Così respinto il primo motivo, osserva il Collegio che, quanto alle conseguenze economiche della dichiarazione di nullità della clausola appositiva del termine, con la memoria ai sensi dell’art. 378 c.p.c. la società ricorrente, invoca, in via subordinata, l’applicazione dello ius superveniens, rappresentato dalla L. 4 novembre 2010, n. 183, art. 32, commi 5, 6 e 7, in vigore dal 24 novembre 2010.

Orbene, a prescindere da ogni altra considerazione, va premesso, in via di principio, che costituisce condizione necessaria per poter applicare nel giudizio di legittimità lo ius superveniens che abbia introdotto, con efficacia retroattiva, una nuova disciplina del rapporto controverso, il fatto che quest’ultima sia in qualche modo pertinente rispetto alle questioni oggetto di censura nel ricorso, in ragione della natura del controllo di legittimità, il cui perimetro è limitato dagli specifici motivi di ricorso (cfr. Cass. 8 maggio 2006 n. 10547, Cass. 27-2-2004 n. 4070).

In tale contesto, è altresì necessario che il motivo di ricorso che investe, anche indirettamente, il tema coinvolto dalla disciplina sopravvenuta, oltre ad essere sussistente, sia altresì ammissibile secondo la disciplina sua propria.

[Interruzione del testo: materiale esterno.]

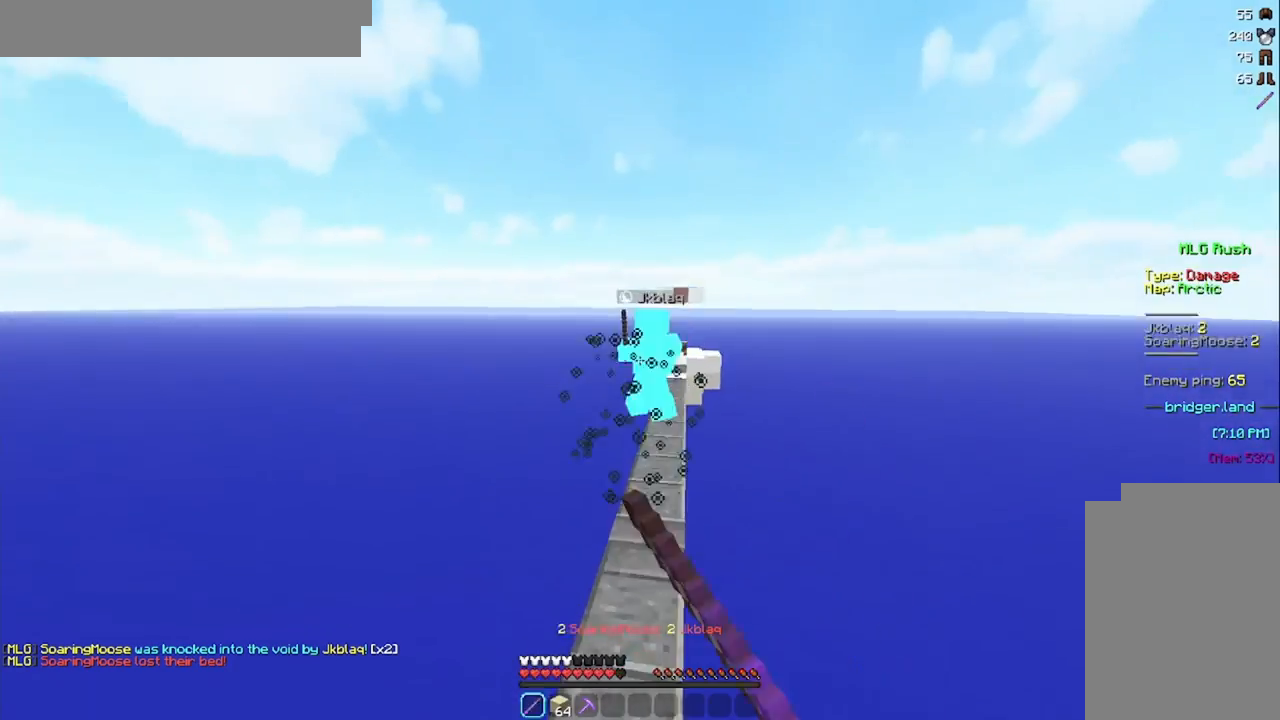
{"keys": ["w"], "mouse": [], "events": [[83, "mouse_left", "up"], [208, "space", "down"], [292, "space", "up"], [334, "a", "down"], [375, "mouse_left", "down"], [417, "mouse_left", "up"], [459, "a", "up"]]}
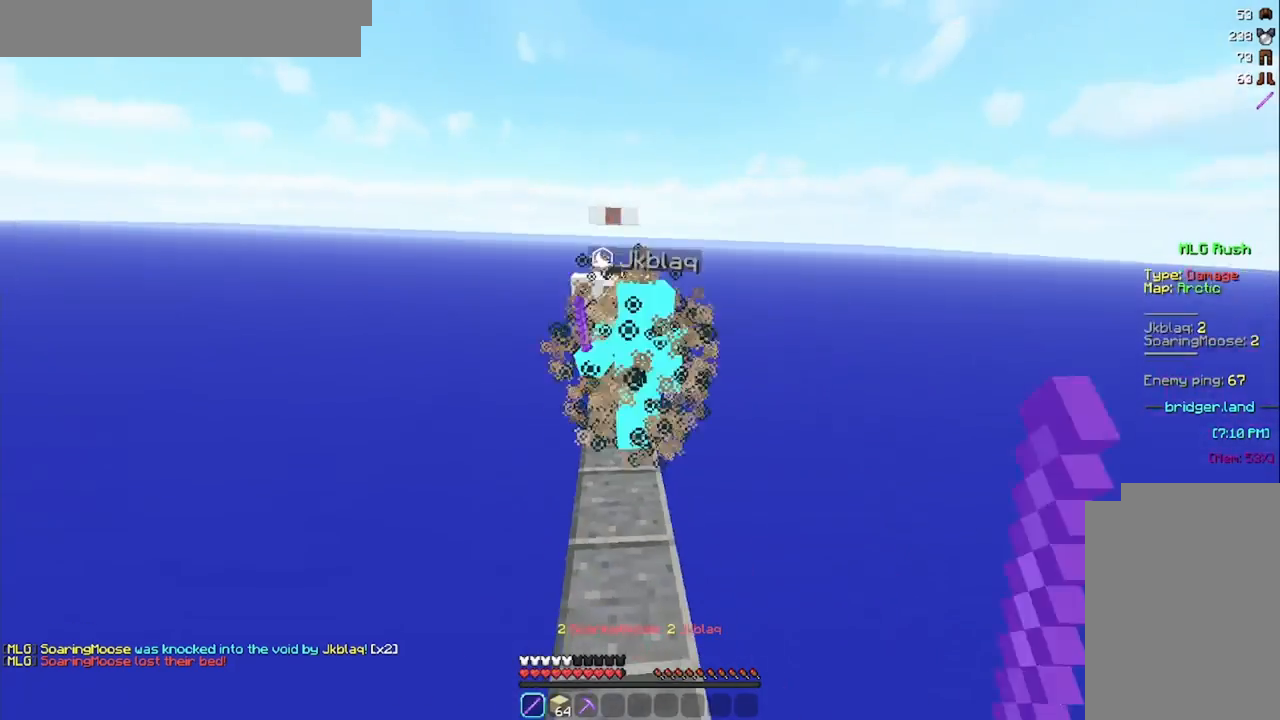
{"keys": ["a", "w"], "mouse": ["left"], "events": [[334, "d", "down"], [376, "mouse_left", "down"], [417, "a", "down"], [417, "d", "up"], [417, "mouse_left", "up"], [501, "mouse_left", "down"]]}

In particolare, con riferimento alla disciplina qui invocata, la necessaria sussistenza della questione ad essa pertinente nel giudizio di cassazione presuppone che i motivi di ricorso investano specificatamente le conseguenze patrimoniali dell’accertata nullità del termine, che essi non siano tardivi o generici, etc.,; in particolare, ove, come nel caso in esame, il ricorso sia stato proposto avverso una sentenza depositata successivamente alla data di entrata in vigore del D. Lgs. 2 febbraio 2006 n. 40, tali motivi devono essere altresì corredati, a pena di inammissibilità degli stessi, dalla formulazione di un adeguato quesito di diritto, ai sensi dell’art. 366 bis cod. proc. civ., ratione temporis ad essi applicabile.

In caso di assenza o di inammissibilità di una censura in ordine alle conseguenze economiche dell’accertata nullità del termine, il rigetto dei motivi inerenti tale aspetto pregiudiziale produce infatti la stabilità delle statuizioni di merito relative a tali conseguenze.

Premessi tali principi di diritto, si rileva che nel caso in esame il motivo che investe il tema cui potrebbe essere riferibile, secondo la prospettazione della ricorrente, la disciplina di cui alla L. n. 183 del 2010, art. 32, commi 5, 6 e 7, è il secondo, indicato nella rubrica come di omessa motivazione circa un fatto controverso e decisivo.

Si tratta, in realtà, di un motivo relativo alla pretesa violazione di una regola iuris riconducibile all’art. 2697 cod. civ. (con conseguente assorbimento, comunque, del preteso vizio di motivazione – arg. art. 384, cod. proc. civ., u.c.) e attinente all’argomento della detrazione all’aliunde perceptum dal danno da risarcire in conseguenza dell’accertata nullità del termine e della conversione del contratto a tempo indeterminato.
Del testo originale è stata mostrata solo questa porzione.